Council must heed financial wake-up call – Winnipeg Free Press

Council must heed financial wake-up call – Winnipeg Free Press
Council must heed financial wake-up call – Winnipeg Free Press


The City of Winnipeg’s finances are in such dire straits that City Hall is barely able to maintain the financial cushion it traditionally relies on to balance the books in lean years.

In fact, the balance in the city’s financial stabilization reserve – the so-called emergency fund – is now in danger of being completely depleted.

The City Council requires the fund to maintain a balance equal to six percent of the operating budget. The city is also required by law to balance the operating budget each year.


The city’s emergency fund is in danger of running out.
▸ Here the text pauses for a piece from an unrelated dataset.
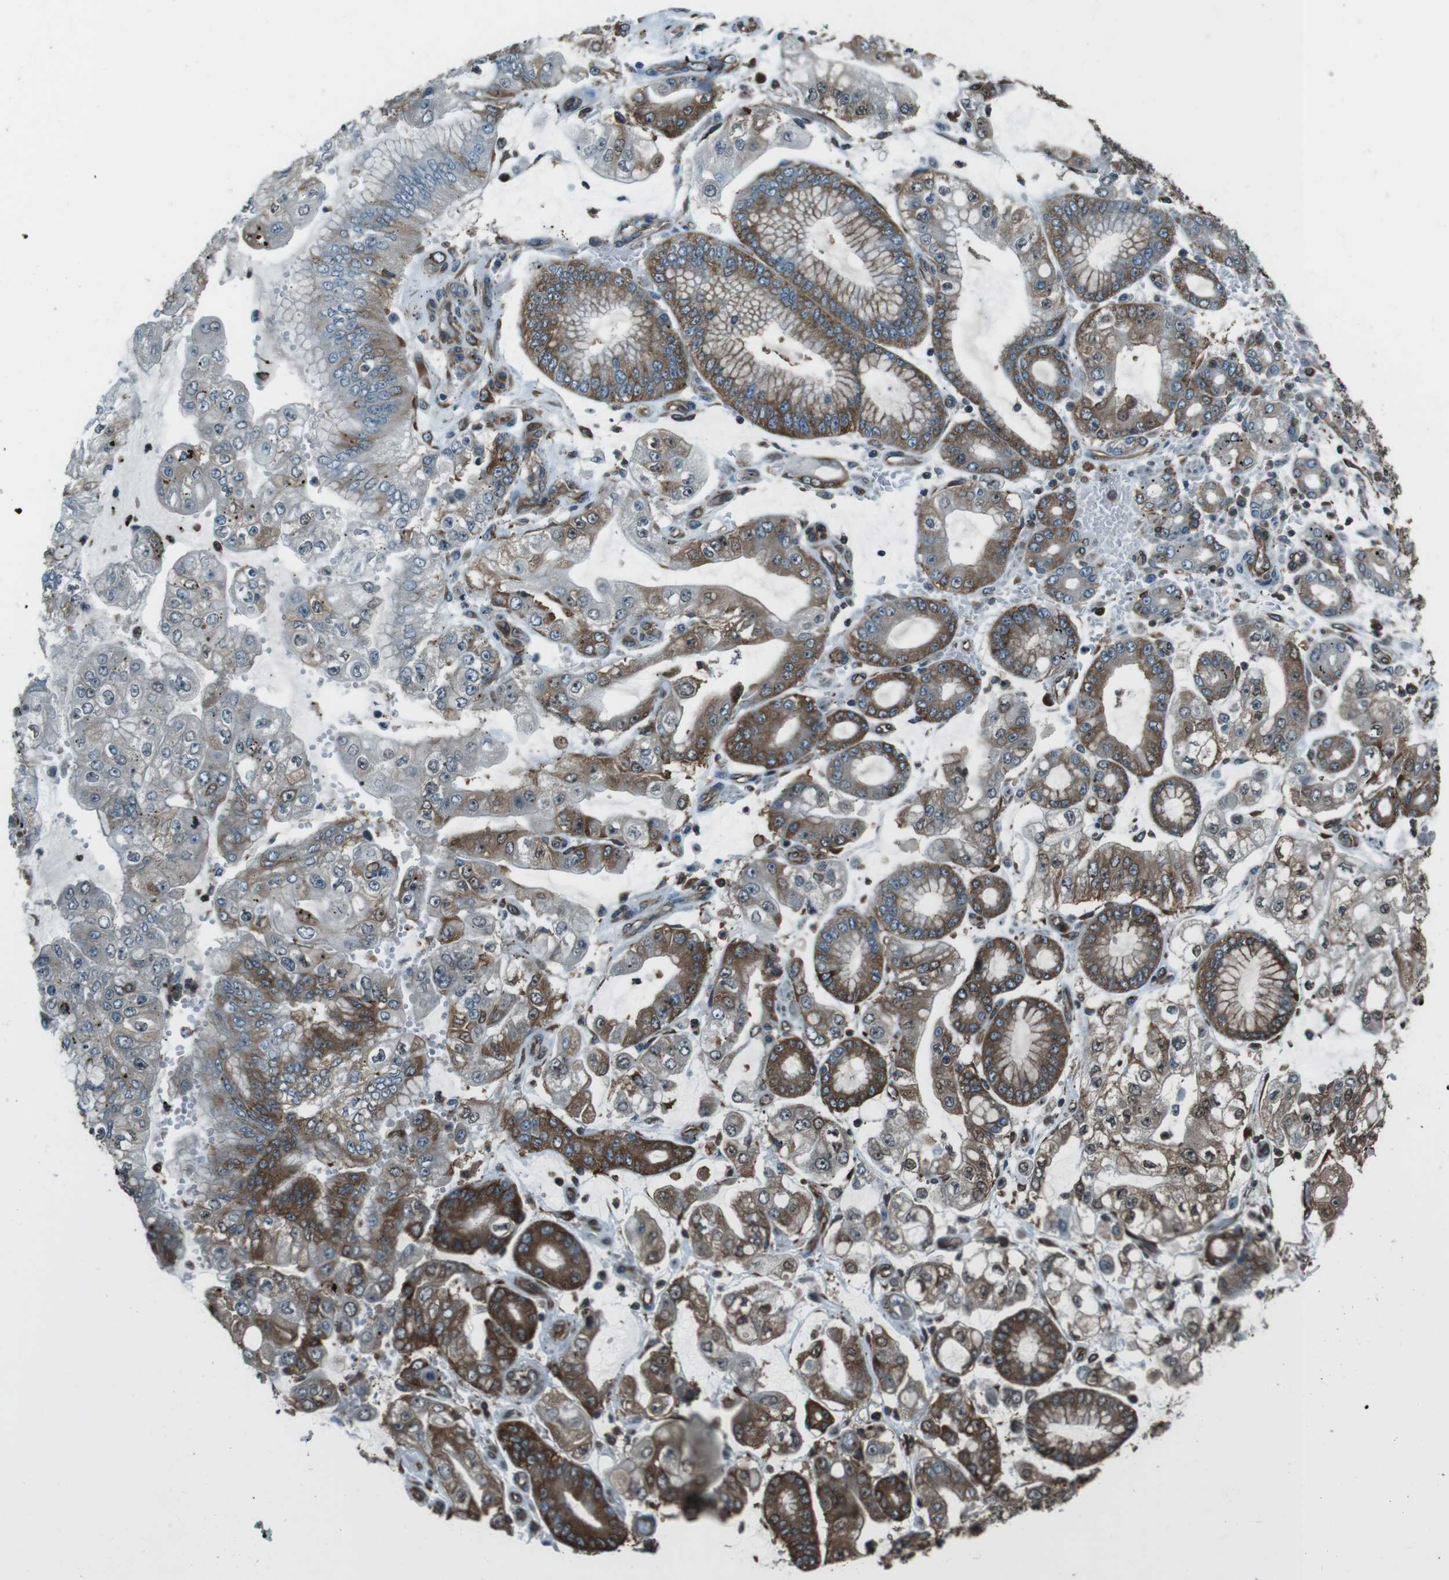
{"staining": {"intensity": "moderate", "quantity": "<25%", "location": "cytoplasmic/membranous"}, "tissue": "stomach cancer", "cell_type": "Tumor cells", "image_type": "cancer", "snomed": [{"axis": "morphology", "description": "Adenocarcinoma, NOS"}, {"axis": "topography", "description": "Stomach"}], "caption": "Moderate cytoplasmic/membranous protein staining is present in about <25% of tumor cells in adenocarcinoma (stomach). (brown staining indicates protein expression, while blue staining denotes nuclei).", "gene": "PA2G4", "patient": {"sex": "male", "age": 76}}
It relies on the reserve account to cover any operating deficits so that the fund can be replenished in future years.

City Hall has been able to do that most of the past few decades. But it has become increasingly difficult as the city struggles to cover rising costs, largely through property taxes that do not grow with the economy.

The COVID-19 pandemic has been particularly tough on the city’s finances, as revenues have fallen and costs related to the public health emergency have risen. The city has never fully recovered from that financial crisis and now risks running out of funds.

If that happened, the city would no longer have the financial buffer it once had to cover future shortfalls.

This should come as no surprise to anyone who has followed the city’s financial crisis over the past few years. The city does not have the growth revenues needed to cover its rising costs. Eventually, the city and county governments will have to confront this worsening problem and develop a new financial deal for the city.

There is $31.7 million in the city’s 2024 rainy day fund, well below the required balance of 6 percent. That would not be enough to cover this year’s projected $39.3 million deficit. City officials announced plans last week to close that shortfall.

As in most years, the deficit is expected to shrink by the end of the year. It is possible, and even likely, that it will shrink enough to cover the deficit with the emergency fund. But what about next year and the year after that?